** Data provided follows **

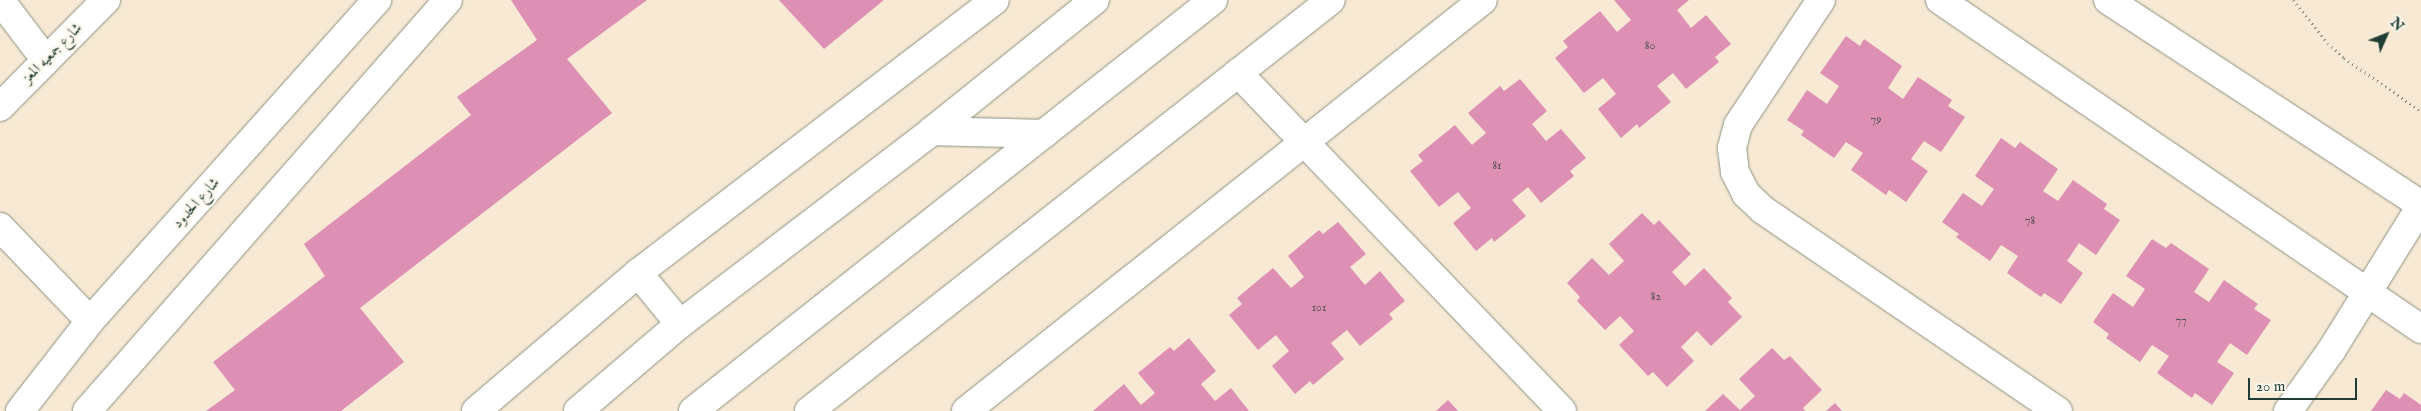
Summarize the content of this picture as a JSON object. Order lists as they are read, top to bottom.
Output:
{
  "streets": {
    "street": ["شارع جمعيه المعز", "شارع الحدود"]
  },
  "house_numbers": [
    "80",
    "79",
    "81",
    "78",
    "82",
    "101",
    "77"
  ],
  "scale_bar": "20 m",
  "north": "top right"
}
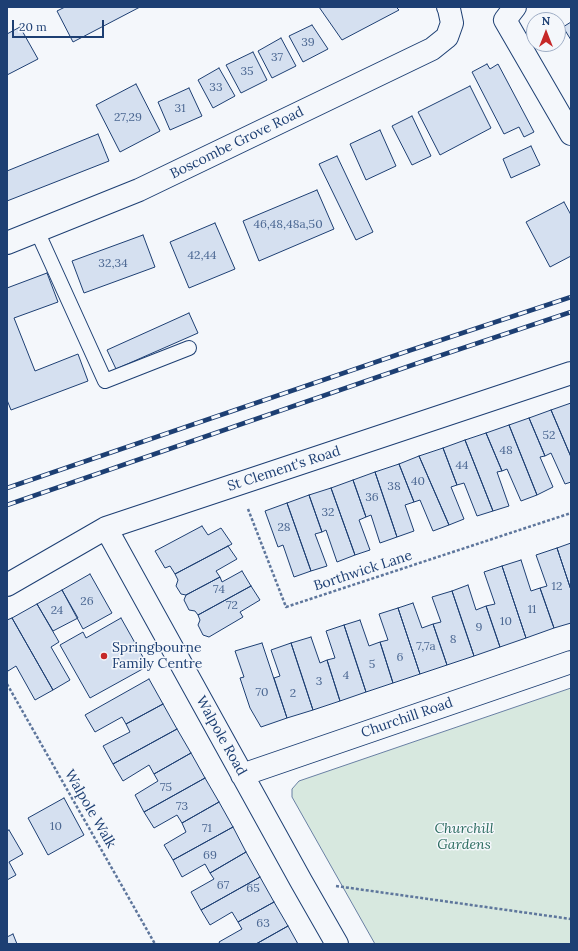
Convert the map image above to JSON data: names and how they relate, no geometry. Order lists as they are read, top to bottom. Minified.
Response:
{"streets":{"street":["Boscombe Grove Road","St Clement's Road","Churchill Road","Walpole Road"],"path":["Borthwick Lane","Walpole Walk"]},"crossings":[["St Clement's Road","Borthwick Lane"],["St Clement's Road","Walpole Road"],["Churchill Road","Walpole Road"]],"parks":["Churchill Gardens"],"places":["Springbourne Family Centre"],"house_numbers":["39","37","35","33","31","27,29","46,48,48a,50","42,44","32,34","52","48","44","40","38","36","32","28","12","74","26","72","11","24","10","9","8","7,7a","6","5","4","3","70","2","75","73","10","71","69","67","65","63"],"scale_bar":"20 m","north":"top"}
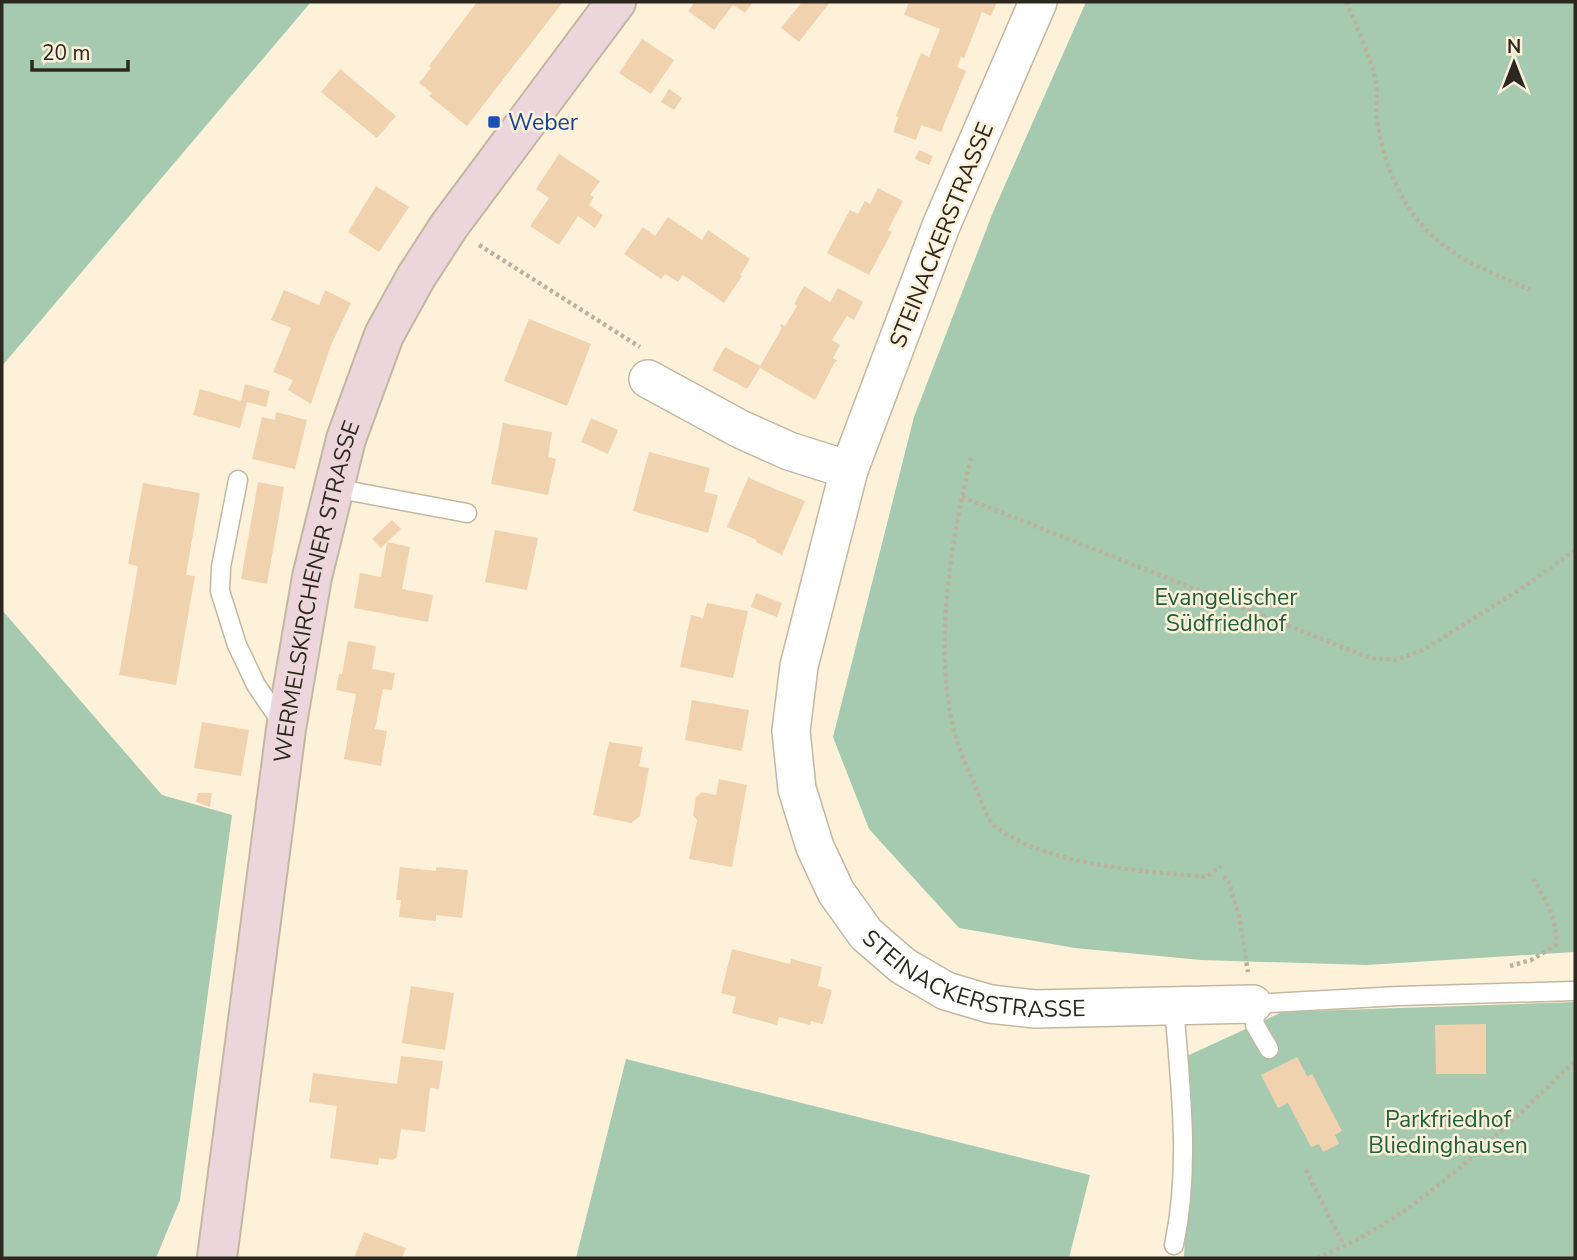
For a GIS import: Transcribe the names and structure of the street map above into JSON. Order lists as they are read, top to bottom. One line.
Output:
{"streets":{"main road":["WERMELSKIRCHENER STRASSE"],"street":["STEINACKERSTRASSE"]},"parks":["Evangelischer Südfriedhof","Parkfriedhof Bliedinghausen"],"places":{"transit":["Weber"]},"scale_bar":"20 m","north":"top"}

** End of Data provided **
** Data provided follows **

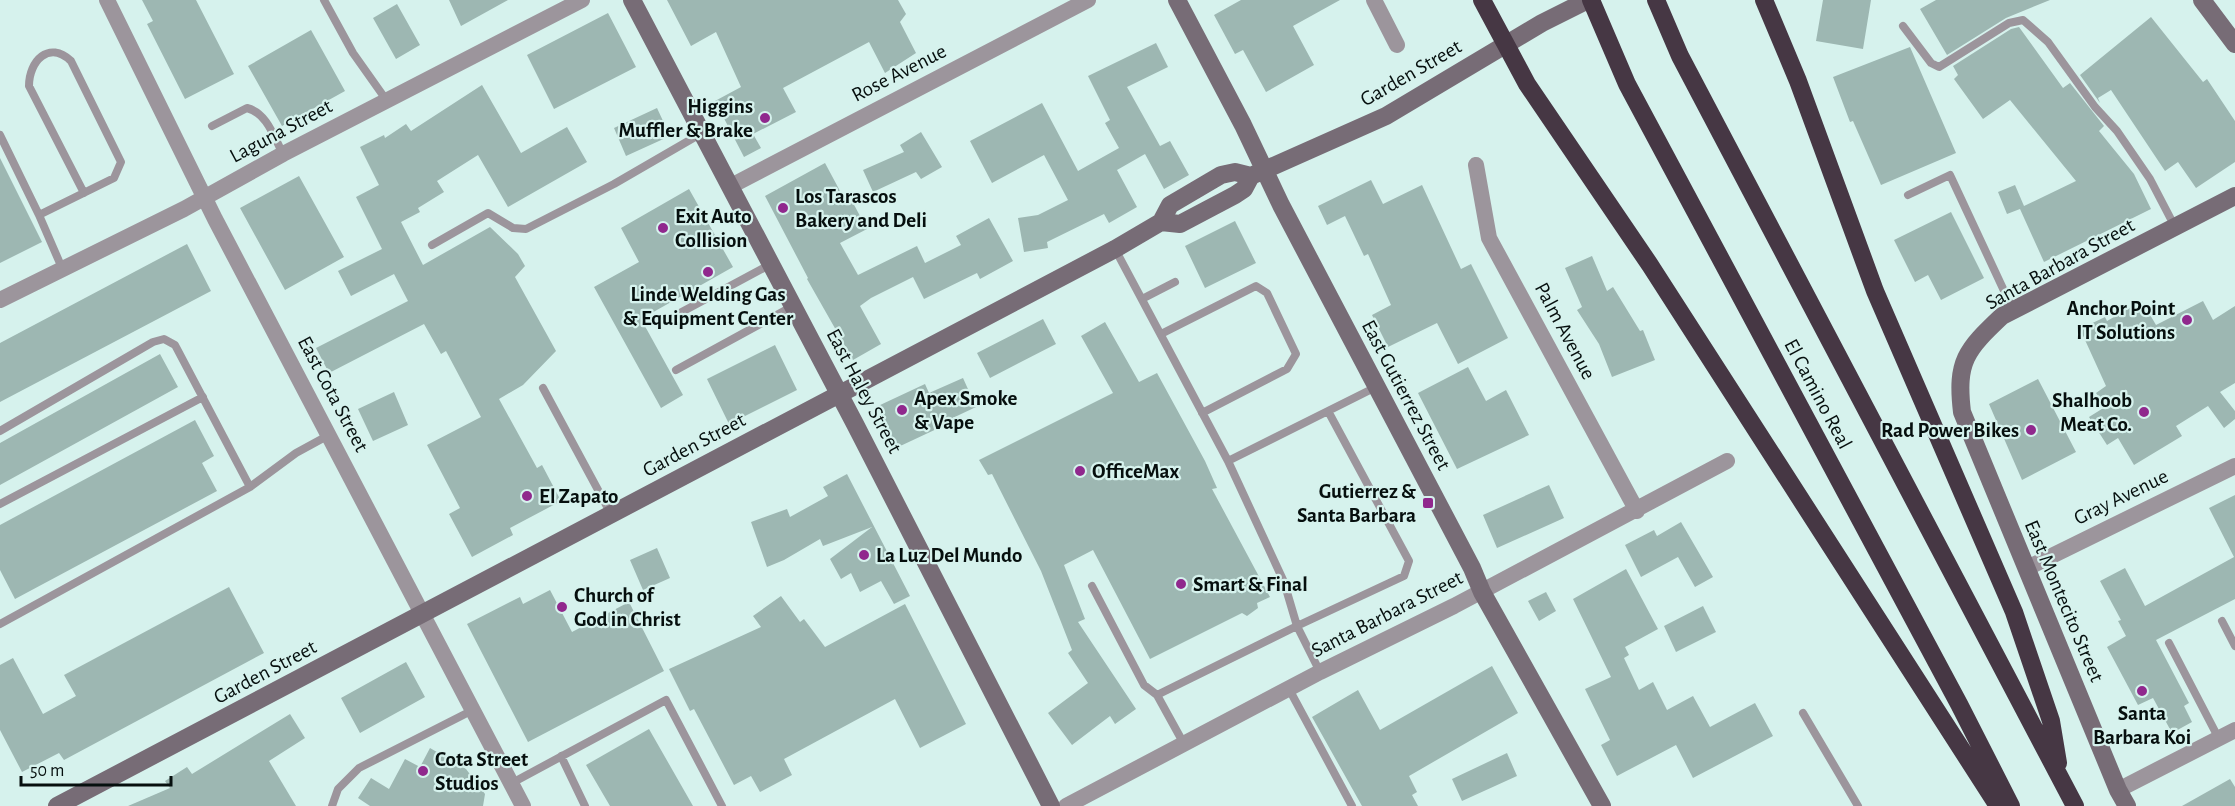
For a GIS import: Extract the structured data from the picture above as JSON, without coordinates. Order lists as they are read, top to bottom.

** End of Data provided **
** Data provided follows **

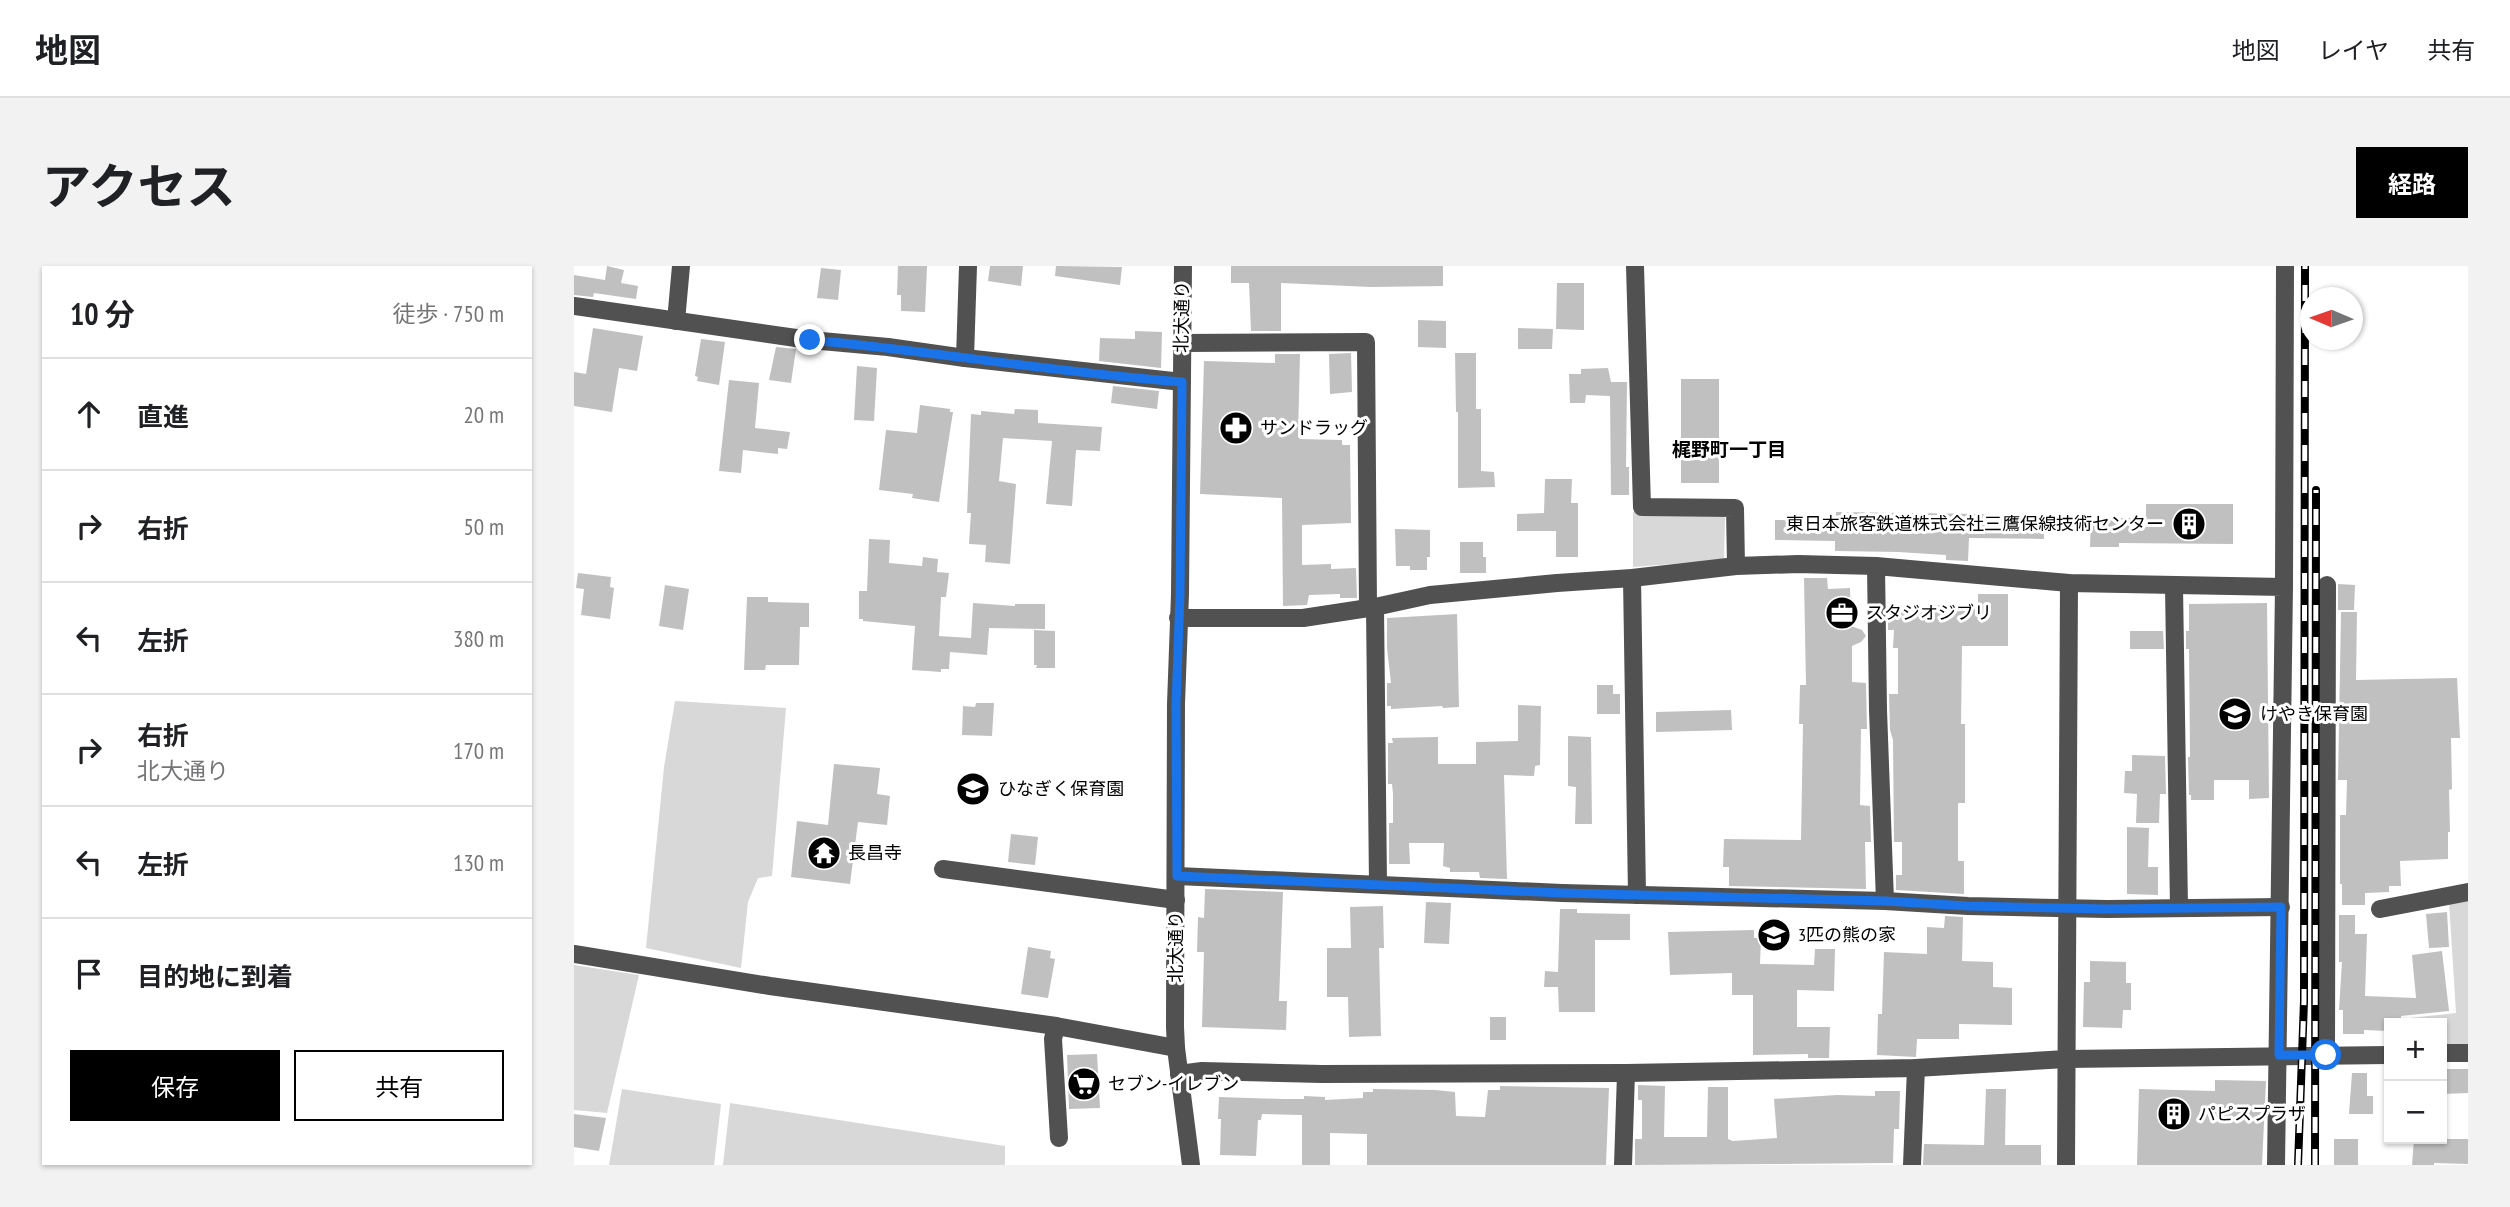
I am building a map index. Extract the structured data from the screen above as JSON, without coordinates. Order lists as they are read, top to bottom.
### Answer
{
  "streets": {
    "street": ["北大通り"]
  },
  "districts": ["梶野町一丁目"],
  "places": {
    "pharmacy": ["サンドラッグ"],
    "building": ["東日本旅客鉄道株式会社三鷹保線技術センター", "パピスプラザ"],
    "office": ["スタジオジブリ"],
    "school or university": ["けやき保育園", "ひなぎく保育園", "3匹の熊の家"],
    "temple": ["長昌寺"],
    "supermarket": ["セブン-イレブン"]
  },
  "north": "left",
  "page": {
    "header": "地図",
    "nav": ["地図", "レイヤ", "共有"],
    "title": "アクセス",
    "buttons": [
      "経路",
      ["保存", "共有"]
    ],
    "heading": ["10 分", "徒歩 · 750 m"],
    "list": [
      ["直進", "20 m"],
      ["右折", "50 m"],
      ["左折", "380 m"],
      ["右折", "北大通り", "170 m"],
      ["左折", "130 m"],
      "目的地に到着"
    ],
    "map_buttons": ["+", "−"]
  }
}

** End of Data provided **

◆ Work to complete ◆
Take from the material every line that holds "structured".

◆ Written solution ◆
For a GIS import: Extract the structured data from the picture above as JSON, without coordinates. Order lists as they are read, top to bottom.
I am building a map index. Extract the structured data from the screen above as JSON, without coordinates. Order lists as they are read, top to bottom.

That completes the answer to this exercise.